Healio: What’s the big take-home message from this study?

Moon: Up until very recently, there have been a lot of skeptics about how effective this treatment was. Based on our results, which include nearly 5,000 patients from 11 countries with various etiologies and severities of liver disease, this is a treatment I can confidently say is a good option for my patients with very early or early-stage HCC.

Healio: What are the next steps in research?

Moon: Prospective trials comparing these ablative therapies would be welcome. I think prospective clinical trials comparing these treatment modalities will provide us important information. How do we best select patients for different treatments? Can we tailor treatments based on tumor size, number, location, liver disease severity and other baseline patient symptoms?

Future research also is needed on the role of external beam radiation for patients with advanced-stage disease. That’s a newer application of this technology.

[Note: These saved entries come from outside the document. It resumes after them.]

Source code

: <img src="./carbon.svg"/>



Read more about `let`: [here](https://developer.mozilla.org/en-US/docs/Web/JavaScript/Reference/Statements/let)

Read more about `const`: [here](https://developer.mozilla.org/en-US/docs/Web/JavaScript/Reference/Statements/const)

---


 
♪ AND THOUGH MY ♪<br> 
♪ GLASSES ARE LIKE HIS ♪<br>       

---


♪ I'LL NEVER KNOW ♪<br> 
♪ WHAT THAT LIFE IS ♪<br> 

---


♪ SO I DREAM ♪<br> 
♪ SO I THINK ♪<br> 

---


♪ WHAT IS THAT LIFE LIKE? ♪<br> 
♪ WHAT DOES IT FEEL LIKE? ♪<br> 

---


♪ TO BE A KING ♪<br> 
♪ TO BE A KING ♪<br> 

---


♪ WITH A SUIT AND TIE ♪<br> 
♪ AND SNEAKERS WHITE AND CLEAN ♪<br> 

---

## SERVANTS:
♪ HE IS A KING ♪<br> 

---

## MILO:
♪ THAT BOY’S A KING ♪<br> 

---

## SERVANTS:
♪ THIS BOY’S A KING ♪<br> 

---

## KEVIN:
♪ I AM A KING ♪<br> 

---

Healio: Do you expect those trials to happen?

Moon: I think where we’re going to see a lot of action is combination therapy. I think a lot of drug companies are interested in seeing if there is a benefit of providing locoregional therapy plus one of the systemic therapies. We’ve already seen this in several trials using TACE. We’ve got some single-arm trials looking at radioembolization, and then we have some ongoing [trials] looking at external beam radiation therapy. I think those will provide some important insights.

As far as one locoregional therapy compared to another, those trials are much harder to fund. I’m hopeful that organizations like [Patient-Centered Outcomes Research Institute] understand the importance of those comparative effectiveness trials and fund much more in the HCC space.

Healio: How do you expect external beam radiation to be viewed in the next 5 to 10 years?

Moon: I sense much more acceptance in the field at large. There are still true believers in their specific modality. That’s only natural when you’re a specialist who’s been providing one specific treatment, but what you’ve seen in the guidelines over time is the number of locoregional therapies they recommend have only increased, and external beam radiation is now one. I think we’re going to see outcomes continue to improve for HCC across the board, particularly for patients seen in multidisciplinary settings with multiple treatment options.